● PROMPT
Write the next part of the TPCx-AI setup guide that follows, starting right after its final sentence.

● TEXT TO READ
● ● ● ● ●
The following files need to be copied from this directory into the TPCx-AI root directory:

- generate_data.sh
- setenv_sds.sh
- setup_python_sds.sh
- TPCx-AI_Benchmarkrun_sds.sh

The following directories in the TPCx-AI benchmark kit directory need to be **replaced**:

- Replace the driver directory with the driver directory from this directory.
- In the TPCx-AI root directory, navigate to workload/python/workload and replace the 10 use case files with the files in the `use_cases` directory.
- Replace `tpcxai_fdr.py` and `tpcxai_fdr_template.html` from the `TPCx-AI_ROOT\tools directory with the files in this directory.

#### Setting Up TPCx-AI

Now the benchmark kit is ready for set up and installation.
Prerequisites for running are:
* Java 8,
* Java 11,
* Python 3.6+
* Anaconda3/Conda4+

* The binaries "java", "sbt" and "conda" must be included (and have "priority") in the PATH environment variable.
* Disk Space: Make sure you have enough disk space to store the test data that will be generated, in the `output/raw_data`
The value of "TPCxAI_SCALE_FACTOR" in the setenv.sh file will determine the approximate size (GB) of the dataset that will be generated and used during the benchmark execution.

For more detailed information and optional setup possibilities refer to the official TPCs-AI documentation:
[TPCx-AI documentation](https://www.tpc.org/TPC_Documents_Current_Versions/pdf/TPCX-AI_v1.0.3.1.pdf).
● ● ● ● ●
● DATA PROVIDED
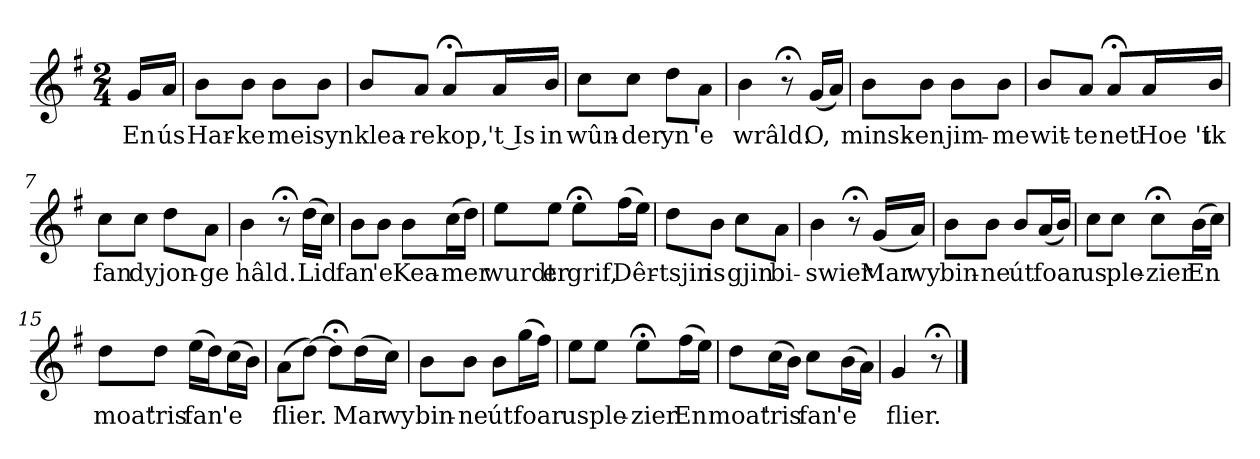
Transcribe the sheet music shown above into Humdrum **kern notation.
● ● ● ● ●
● THE RESPONSE
#### Setting up Environment in setenv_sds.sh

There are three variables that need to be set in the setenv_sds.sh files prior to set-up:
* JAVA8_HOME: Set this variable to the path to the home directory of your Java 8 version.
* JAVA11_HOME: Set this variable to the path to the home directory of your Java 11 version.
* TPCxAI_SCALE_FACTOR: Set to the desired scale factor of the data set; the default is 1.

#### Running the Setup Script

* This implementation is based on SystemdDS Version 3.3.0 (commit id: 5ad67e8). If you want to use a different version, make sure to set the correct filename for the systemds distribution in the `setup_python_sds.sh`file.
The filename should match the appropriate version and build of systemds for your environment.
* Run `setup_python_sds.sh` to automatically set up the benchmark,
install all the neccessary libraries, install SystemDS as and set up the virtual environments.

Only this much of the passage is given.